Our civilization reels under the weight of regulation, decadence, and waste. We can't sustain this level of complexity. The overhead - the resource cost to manage complexity - is too much.

Besides that, going back won't work because the systems of the past led us here. It is better to reduce the complexity of our civilization because this reduces the attack surfaces available for social parasites.

Being a leftist means giving gov't jobs to all your buddies, so they support your ambitions. Being a nationalist/populist means simplifying things so normal people can get on with their lives without losing 1/3 or more of their paychecks to a government beauracracy that loathes them.

Its actually superior to being a Nazi because the end result is the same (no social parasites), but the optics are better.

We shouldn't do the exact thing that leftists do.
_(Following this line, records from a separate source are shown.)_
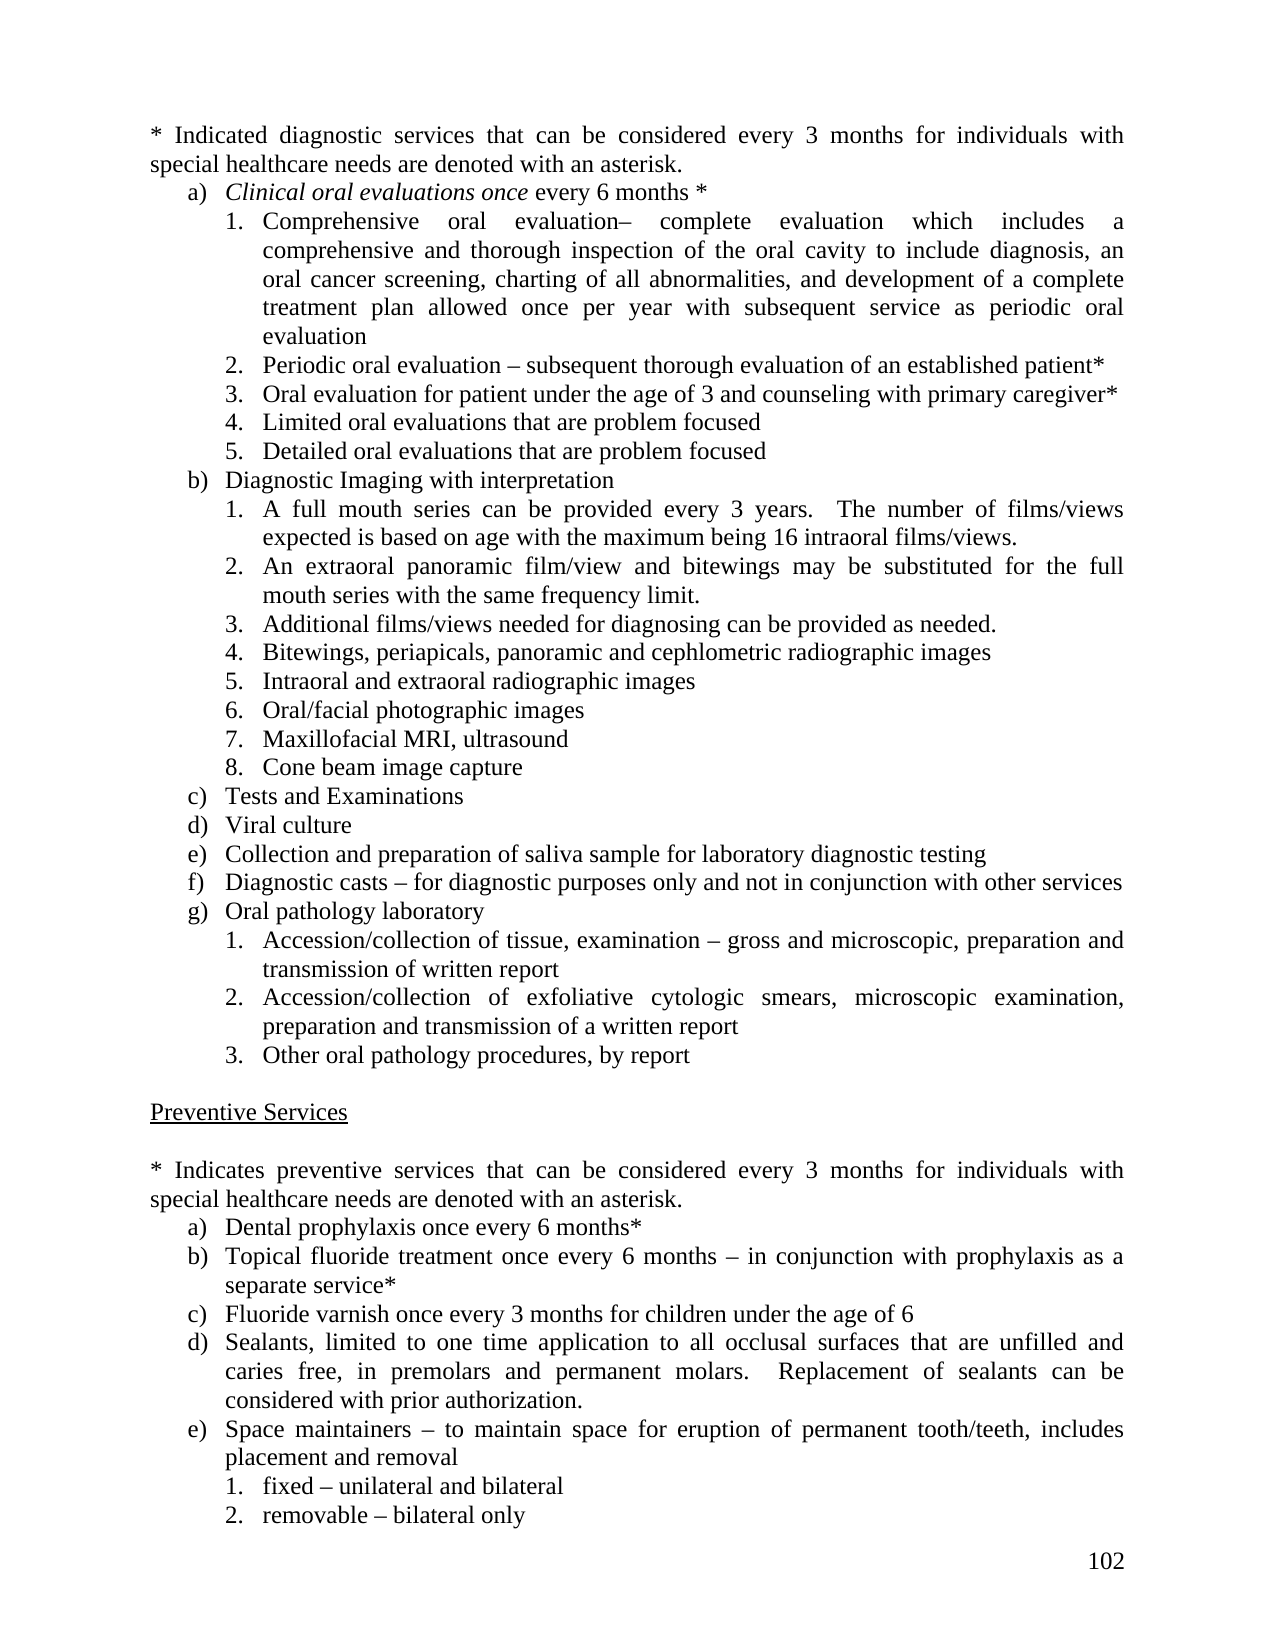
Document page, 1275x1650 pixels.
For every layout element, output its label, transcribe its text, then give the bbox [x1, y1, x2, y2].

list Accession/collection of tissue, examination – gross and microscopic, preparation and transmission of written report [225, 925, 1125, 982]
list Fluoride varnish once every 3 months for children under the age of 6 [187, 1299, 1125, 1327]
list An extraoral panoramic film/view and bitewings may be substituted for the full mouth series with the same frequency limit. [225, 551, 1125, 609]
list Limited oral evaluations that are problem focused [225, 407, 1125, 436]
list Topical fluoride treatment once every 6 months – in conjunction with prophylaxis as a separate service* [187, 1241, 1125, 1299]
list Oral evaluation for patient under the age of 3 and counseling with primary caregiver* [225, 379, 1125, 407]
list Accession/collection of exfoliative cytologic smears, microscopic examination, preparation and transmission of a written report [225, 982, 1125, 1040]
list Oral pathology laboratory [187, 896, 1125, 925]
list Detailed oral evaluations that are problem focused [225, 436, 1125, 465]
list Diagnostic casts – for diagnostic purposes only and not in conjunction with other services [187, 867, 1125, 896]
list Clinical oral evaluations once every 6 months * [187, 177, 1125, 206]
list Tests and Examinations [187, 781, 1125, 810]
list Additional films/views needed for diagnosing can be provided as needed. [225, 609, 1125, 637]
list Periodic oral evaluation – subsequent thorough evaluation of an established patient* [225, 350, 1125, 379]
text * Indicated diagnostic services that can be considered every 3 months for individuals with special healthcare needs are denoted with an asterisk. [150, 120, 1125, 177]
list Other oral pathology procedures, by report [225, 1040, 1125, 1069]
list removable – bilateral only [225, 1500, 1125, 1529]
list Maxillofacial MRI, ultrasound [225, 724, 1125, 752]
list Comprehensive oral evaluation– complete evaluation which includes a comprehensive and thorough inspection of the oral cavity to include diagnosis, an oral cancer screening, charting of all abnormalities, and development of a complete treatment plan allowed once per year with subsequent service as periodic oral evaluation [225, 206, 1125, 350]
text Preventive Services [150, 1097, 1125, 1126]
list Oral/facial photographic images [225, 695, 1125, 724]
list Sealants, limited to one time application to all occlusal surfaces that are unfilled and caries free, in premolars and permanent molars. Replacement of sealants can be considered with prior authorization. [187, 1327, 1125, 1414]
text * Indicates preventive services that can be considered every 3 months for individuals with special healthcare needs are denoted with an asterisk. [150, 1155, 1125, 1212]
list Bitewings, periapicals, panoramic and cephlometric radiographic images [225, 637, 1125, 666]
list Dental prophylaxis once every 6 months* [187, 1212, 1125, 1241]
list Diagnostic Imaging with interpretation [187, 465, 1125, 494]
list Collection and preparation of saliva sample for laboratory diagnostic testing [187, 839, 1125, 867]
list Space maintainers – to maintain space for eruption of permanent tooth/teeth, includes placement and removal [187, 1414, 1125, 1471]
list A full mouth series can be provided every 3 years. The number of films/views expected is based on age with the maximum being 16 intraoral films/views. [225, 494, 1125, 551]
list Intraoral and extraoral radiographic images [225, 666, 1125, 695]
list Viral culture [187, 810, 1125, 839]
list fixed – unilateral and bilateral [225, 1471, 1125, 1500]
list Cone beam image capture [225, 752, 1125, 781]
I don't want to create Nazi phrenology departments from the corpse of sociology departments, because that is still buying into the modernist idolatry of centralization. Instead I want to bypass their power centers altogether.

Or to put it another way - more neutral - a big complex thing is easy to game because it has many seams which you can exploit. It is fragile - in the long run it will become overburdened with parasites, lose sight of its mission, and collapse, taking part of society out with it.

Something distributed, made up of many small simple systems is robust. It doesn't matter if huge chunks of it fail beause the risks are small and distributed across the whole. Periodic failures that clean out the weakest actors make the system anti-fragile - it will grow stronger by removing them, just as a herd of deer is healthier when wolves prey on those most prone to sickness.

Our education system is a huge fucking risk because jew bankers like Goldman Sachs package student loans and sell them like they did sub-prime mortgages. For this reason we can't forgive student loans en masse without crashing our economy like in 2008. We are literally forcing kids to delay having kids so some inbred cousin of Harvey Weinstein can make money without working.

TL;DR

Cut the Gordian Knot, idealogy is a trap, deport the bankers
 
Considering the number stupid people there are out there now, I shudder to think of how much worse it would be if we did away with the humanities. All these ignorant SJWs would just get that much worse -- no knowledge of actual history, or philosophy, or how the world actually works.

You'd hear less "SO AND SO IS A NAZI!!!" maybe if people knew something about the Weimar Republic. Or WHY the War on Drugs is such a fucking failure (look at Prohibition). Plato's hardly the only philosopher out there.
Education isn't just about getting a job. It's also so we don't have a bunch of dumbasses running around.